Nevada state law defines Las Vegas mass shooting as an act of terrorism

But police say they are 'not at this point' treating incident as terror

Las Vegas shooting: What we know so far

Police investigating the mass shooting of concert-goers at a music festival in Las Vegas have said they are not treating the incident as an act of terrorism.

But Nevada law suggests the Sunday night massacre of at least 50 people can be defined as such.

The state's statute says an “act of terrorism means any act that involves the use or attempted use of sabotage, coercion or violence which is intended to cause great bodily harm or death to the general population”.
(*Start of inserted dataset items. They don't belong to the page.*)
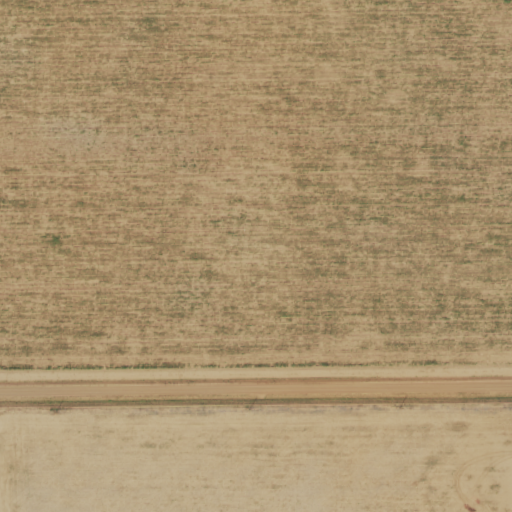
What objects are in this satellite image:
road: (256, 397)
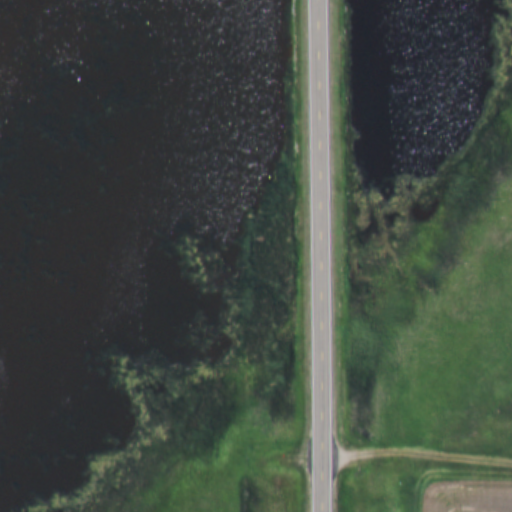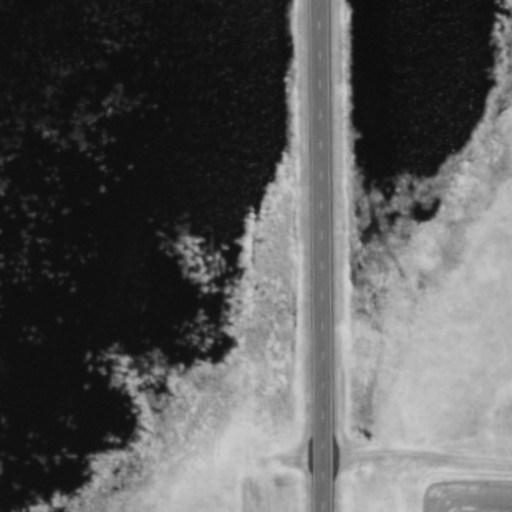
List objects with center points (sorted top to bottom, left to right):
road: (323, 204)
road: (418, 451)
road: (324, 460)
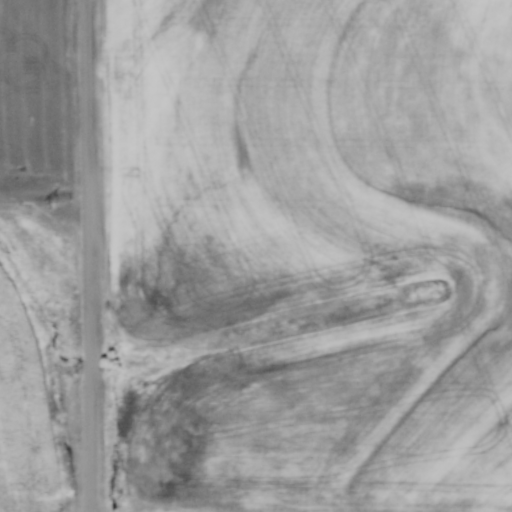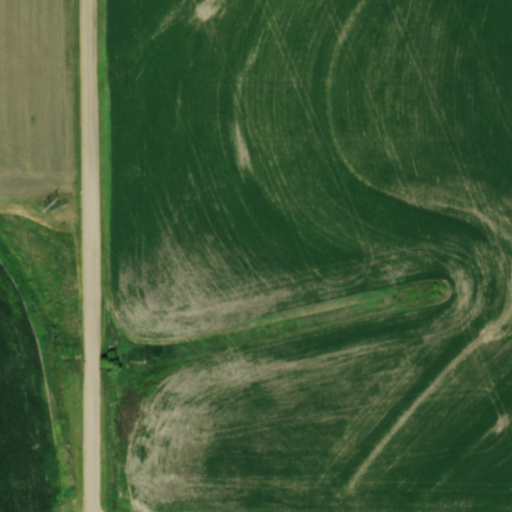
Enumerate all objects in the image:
power tower: (55, 204)
road: (96, 255)
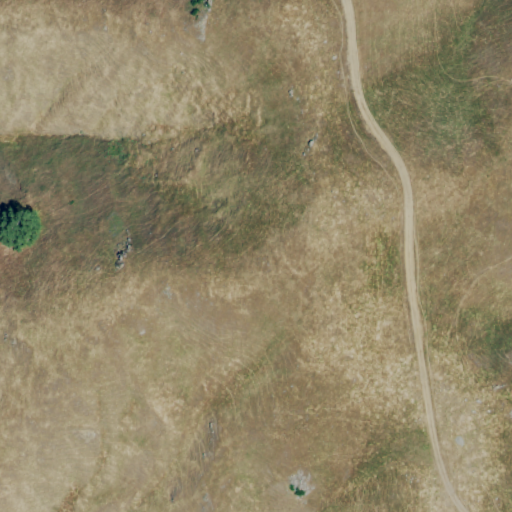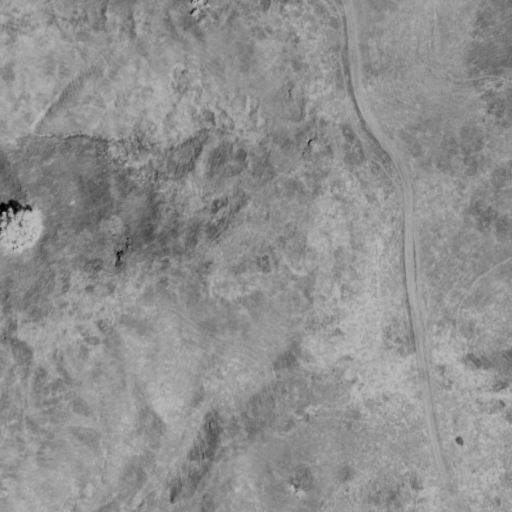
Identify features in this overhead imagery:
road: (406, 252)
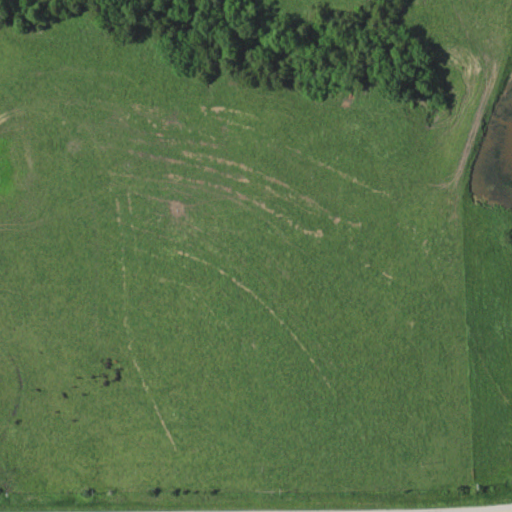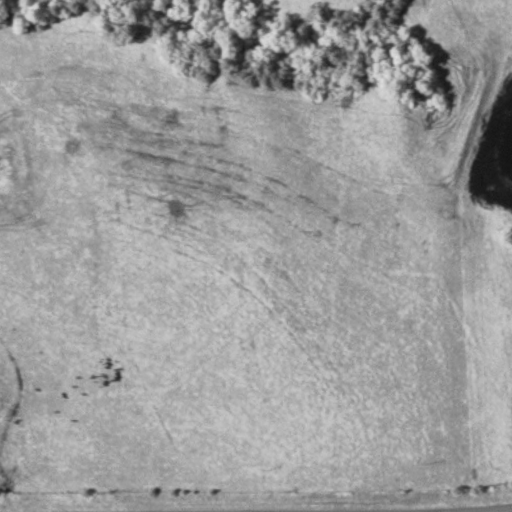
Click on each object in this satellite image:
road: (467, 507)
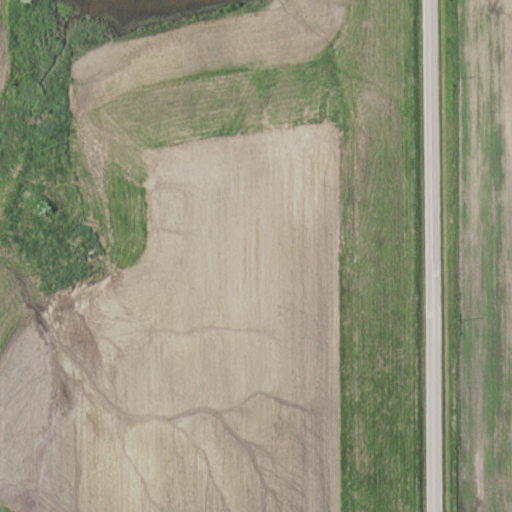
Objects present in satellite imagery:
road: (427, 255)
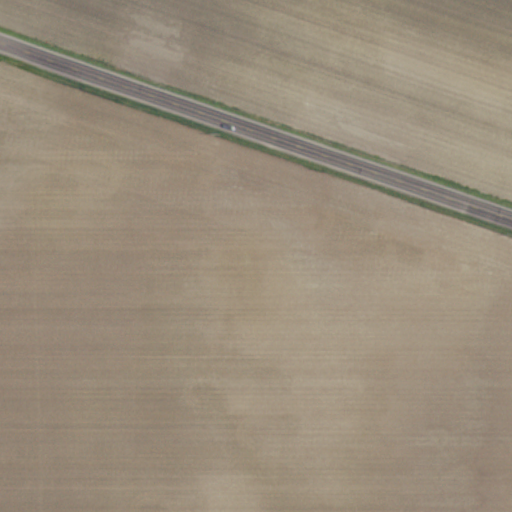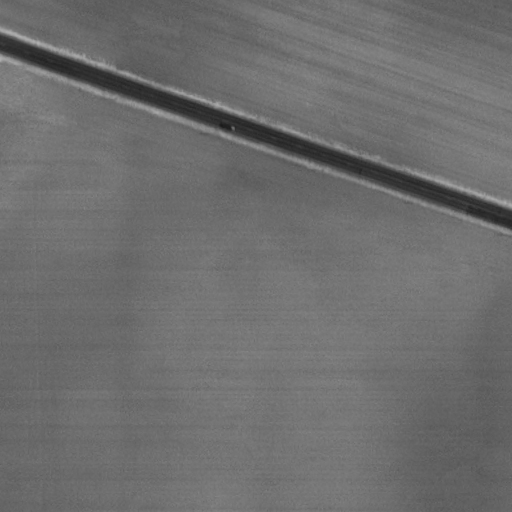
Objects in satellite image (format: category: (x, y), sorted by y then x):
road: (256, 127)
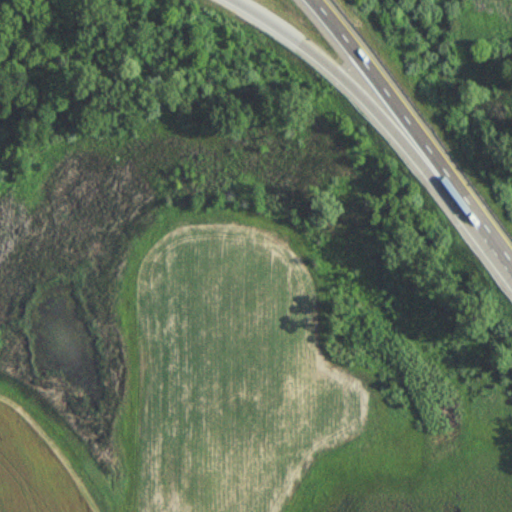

However, police, who are early on in their investigation of the shooting that also left at least 200 injured, said it was too early to label the incident as terrorism.

Responding to questions about whether the killing was being treated as terror-related, Clark County Sheriff Joseph Lombardo said: “No not at this point, we believe it is a local individual, he resides here locally.

“We don’t know what his belief system was at this time.”

Nevada state law separately defines a terrorist as "a person who intentionally commits, causes, aids, furthers or conceals an act of terrorism or attempts to commit, cause, aid, further or conceal an act of terrorism".

The incident unfolded late on Sunday when a gunman, named as 64-year-old Stephen Paddock, fired hundreds of rounds from the 32nd floor of the Mandalay Bay Casino.

The bullets rained down on an outdoor country music festival, with concert-goers reporting hearing what they described as automatic gun fire.

Thousands fled as bursts of gunfire could be heard for more than five minutes.